We want to normalize this into `product`, `quarter`, and `revenue` columns.

***

## Implementation — Pivot

<Tabs>
  <Tab title="Nekt Express / BigQuery">
    BigQuery supports a native `PIVOT` clause for cleaner syntax.

    ```sql theme={null}
    SELECT *
    FROM (
      SELECT product, month, revenue
      FROM `raw.monthly_sales`
    )
    PIVOT (
      SUM(revenue)
      FOR month IN ('January', 'February', 'March')
    )
    ```

    <Tip>
      The values in the `IN` clause must be known at query time. If your months are dynamic, use the conditional aggregation approach shown in the Athena tab.
    </Tip>
  </Tab>

  <Tab title="Athena SQL">
    Athena doesn't have a native `PIVOT` keyword. Use conditional aggregation instead.

    ```sql theme={null}
    SELECT
      product,
      SUM(CASE WHEN month = 'January'  THEN revenue ELSE 0 END) AS january,
      SUM(CASE WHEN month = 'February' THEN revenue ELSE 0 END) AS february,
      SUM(CASE WHEN month = 'March'    THEN revenue ELSE 0 END) AS march
    FROM raw.monthly_sales
    GROUP BY product
    ```
  </Tab>

  <Tab title="Python (Nekt SDK)">
    In PySpark, `groupBy` + `pivot` handles this natively.
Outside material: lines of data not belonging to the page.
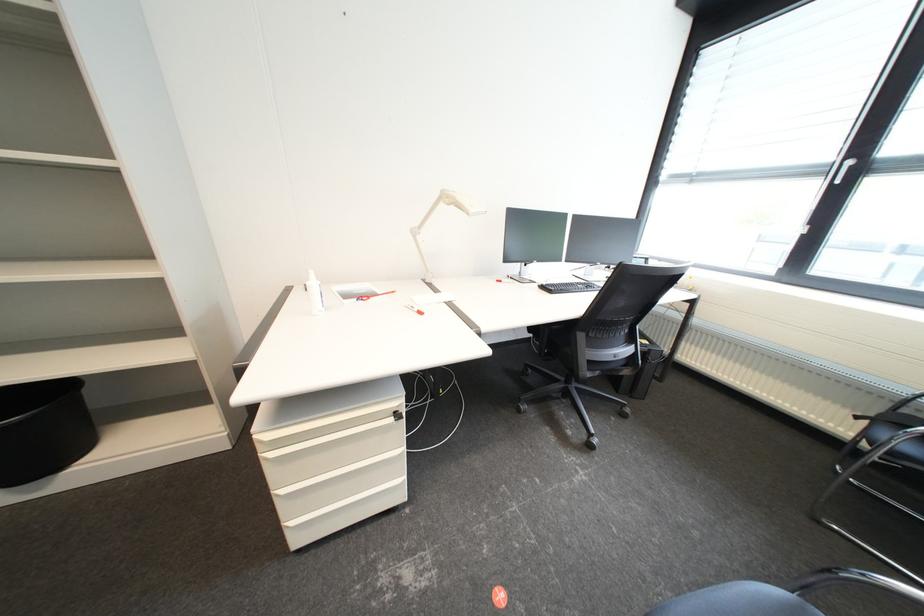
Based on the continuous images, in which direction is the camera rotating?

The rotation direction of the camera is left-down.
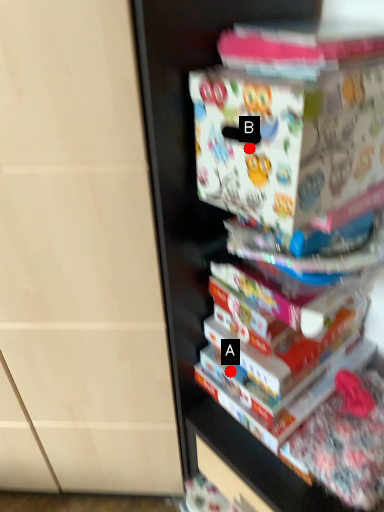
Question: Two points are circled on the image, labeled by A and B beside each circle. Which point is closer to the camera?

Choices:
 (A) A is closer
 (B) B is closer

Answer: (B)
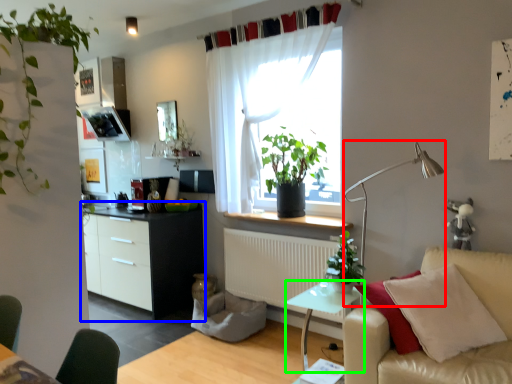
Question: Which object is positioned closest to table lamp (highlighted by a red box)? Select from cabinetry (highlighted by a blue box) and table (highlighted by a green box).

Choices:
 (A) cabinetry
 (B) table

Answer: (B)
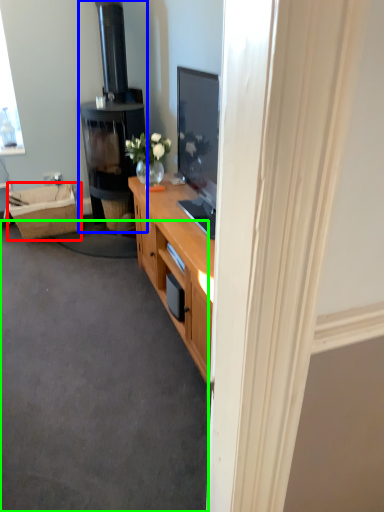
Question: Estimate the real-world distances between objects in this image. Which object is closer to picnic basket (highlighted by a red box), fireplace (highlighted by a blue box) or plain (highlighted by a green box)?

Choices:
 (A) fireplace
 (B) plain

Answer: (A)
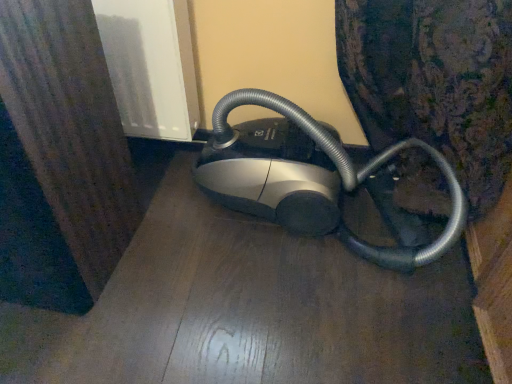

    ```python theme={null}
    import nekt

    df = nekt.load_table(layer_name="Raw", table_name="monthly_sales")

    pivoted_df = (
        df
        .groupBy("product")
        .pivot("month", ["January", "February", "March"])
        .sum("revenue")
    )

    nekt.save_table(
        df=pivoted_df,
        layer_name="Trusted",
        table_name="sales_by_month"
    )
    ```

    <Tip>
      Passing the list of values to `pivot()` is optional but **strongly recommended** for performance — without it, Spark must scan the data to discover all distinct values first.
    </Tip>
  </Tab>
</Tabs>

### Pivot — Expected output

| product  | January | February | March |
| -------- | ------- | -------- | ----- |
| Widget A | 5000    | 7200     | 6100  |
| Widget B | 3200    | 4100     | 3800  |

***

## Implementation — Unpivot

<Tabs>
  <Tab title="Nekt Express / BigQuery">
    BigQuery supports a native `UNPIVOT` clause.

    ```sql theme={null}
    SELECT *
    FROM `raw.quarterly_revenue`
    UNPIVOT (
      revenue FOR quarter IN (
        q1_revenue AS 'Q1',
        q2_revenue AS 'Q2',
        q3_revenue AS 'Q3'
      )
    )
    ```
  </Tab>

  <Tab title="Athena SQL">
    Athena doesn't have a native `UNPIVOT`. Use `CROSS JOIN UNNEST` with arrays of column names and values.

    ```sql theme={null}
    SELECT
      product,
      quarter,
      revenue
    FROM raw.quarterly_revenue
    CROSS JOIN UNNEST(
      ARRAY['Q1', 'Q2', 'Q3'],
      ARRAY[q1_revenue, q2_revenue, q3_revenue]
    ) AS t(quarter, revenue)
    ```
  </Tab>

  <Tab title="Python (Nekt SDK)">
    In PySpark, use `stack` to unpivot columns into rows.

    ```python theme={null}
    import nekt
    from pyspark.sql import functions as F

    df = nekt.load_table(layer_name="Raw", table_name="quarterly_revenue")

    unpivoted_df = df.select(
        "product",
        F.expr("""
            stack(3,
                'Q1', q1_revenue,
                'Q2', q2_revenue,
                'Q3', q3_revenue
            ) AS (quarter, revenue)
        """)
    )

    nekt.save_table(
        df=unpivoted_df,
        layer_name="Trusted",
        table_name="revenue_by_quarter"
    )
    ```
  </Tab>
</Tabs>

### Unpivot — Expected output

| product  | quarter | revenue |
| -------- | ------- | ------- |
| Widget A | Q1      | 18300   |
| Widget A | Q2      | 22100   |
| Widget A | Q3      | 19500   |
| Widget B | Q1      | 11100   |
| Widget B | Q2      | 13200   |
| Widget B | Q3      | 12800   |

***

## Tips and gotchas

<Warning>
  Pivoting requires knowing the distinct values upfront (months, quarters, etc.). If the values change over time, you'll need to update the query. For fully dynamic pivots, the Python approach is the most flexible — you can read distinct values from the data and build the pivot programmatically.
</Warning>

<Note>
  After pivoting, column names come from data values and may contain spaces, special characters, or start with numbers. Clean them up with [Rename columns](./rename-columns) if needed.